11. İnek bizim; otlandığı çayır bizim; ineği sağan biziz; yoğurdu yapan biziz; dağıtan, satın alan yiyen biziz; özlüce zenginliği yaratan bizim insanımız. Ama Danone denen bir yabancı bu zenginliği alıp götürüyor” diyen vatan hainidir. “Lipton’un Karadeniz Çayının üzerinde işi ne?” diyen vatan haini bölücüdür. "Nestle dünyanın katil firmalarından biridir; çocuk katilidir" diyen iftiracı vatan hainidir. Hele ürünlerinin ismi bile Türkçe olmayan ve ortaklarının kimler olduğu belli olmayan Ülker’e bir şey söyleyen dinsiz ve imansızdır.
12. “Sigarayla her yıl yirmi milyon insanın ölümüne neden olan endüstriyel üretim durmalıdır, durdurulmalıdır” diyen vatan hainidir.
13. “Alerjilerin en büyük nedeni endüstriyel ürünler olduğu halde, alerji testlerinde hep doğal maddeler kullanan tıp bilimi sahtekardır, katil endüstrilerin bir parçasıdır” diyen biri vatan hainidir.
14. “Vatan kaldı mı ki, hainlik olsun; benim köleliğimin garanti altına alındığı yer artık” diyenler vatan hainidir.

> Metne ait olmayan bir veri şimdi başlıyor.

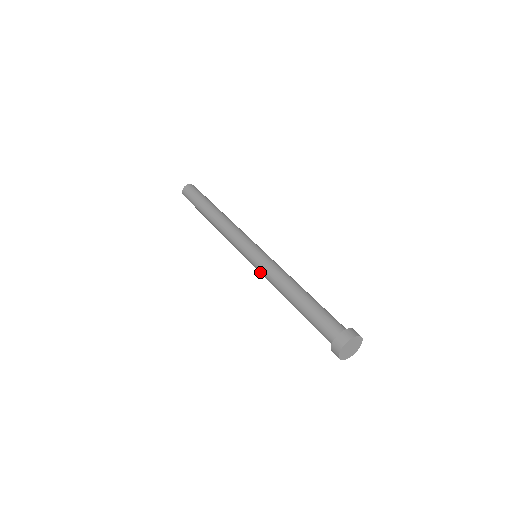
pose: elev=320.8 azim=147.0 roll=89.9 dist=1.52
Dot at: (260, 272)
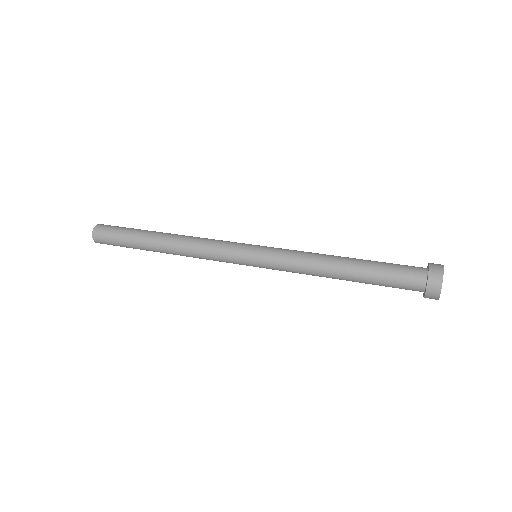
Dot at: occluded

- Bir Dakka, sen gene bizim kutsal değerlerimize ve iyi insanlarımıza, düşlerimize ve düşlerimizi besleyen medyamıza falan saldırıyorsun. Onlar olmazsa biz ne yapacağız. Reklamlar olmasa biz nasıl doğru karar verip alışveriş yaparız? Sabah programları olmasa ne konuşacağız aramızda ve nasıl düşler kuracağız? Düşlerimizi de elimizden almak isteyen vatan haini değil misiniz siz?
- Valla, ben senin ne düşlerini ne de başka bir şeyini alabilecek güç veya konumdayım.

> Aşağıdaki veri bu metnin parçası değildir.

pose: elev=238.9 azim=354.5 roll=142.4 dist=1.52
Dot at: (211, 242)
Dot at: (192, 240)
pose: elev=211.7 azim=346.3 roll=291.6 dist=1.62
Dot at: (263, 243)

- Olsan, alırsın değil mi?
- Neyin var ki alacağım?
- Düşlerim var ve televizyon önünde ve Migrosta düşletiliyorum. Onlar olmasa ne yapacağım?
- Sana, düş olan düşleri düşleme yerine, gerçeği düşlemeni öneririm.
- Sen serbest ticaret düşmanısın. Terörist falan da olabilirsin.
- Tüh, gene serbestçe soyma özgürlüğüne düşmanca laflar etim. Vatan hainiyim ben ya! Valla vatan satanım! Ama bi Dakka, vatanı satmak için Kızıl Rus ayısı yok artık. Onun da rengi dolar renginde şimdi. Kime satacağım? Kastro da almıyor. Çin de.
- Bulursunuz birilerini siz.
- Şunu hiç düşündün mü: Satabilmek için, ya satılacağa sahip olman gerek ya da satacak güce sahip olman gerek. Vatan haini denenlerin ellerinde satacakları hiçbir şeyi yok ki satsınlar. Vatanı isteseler de satamazlar. Hadi, sen sat bakalım. Hadi sen "satmayın lan" de bakalım. Satamazsın ve satışı durduramazsın, çünkü sen de aynı zamanda zamanı geldiğinde veya gerektiğinde kelepire satılacak olanlardansın.
- Eee, nasıl satacağım?
- Satanların kimler olduğunu öğren. Gözünün önündeler. Onlara sor. Bilgi toplumu var artık. Sana anlatırlar. Anlatmasalar bile, merak etme, internette enformasyon ve bilgi topluma erişir ve demokratikleşir, zenginleşirsin.
- Peki, benim olmayanın satışından nasıl pay alıp köşeyi döneceğim?
- Bazı popüler belediye reislerine falan sor.
NOT: Eyvah gene doğruyu söyledim yanlışlıkla.
NOT: Ne biliyorsun ki doğruyu söylediğini. Bir sürü şey söyledin, bazıları doğru bazıları yanlış.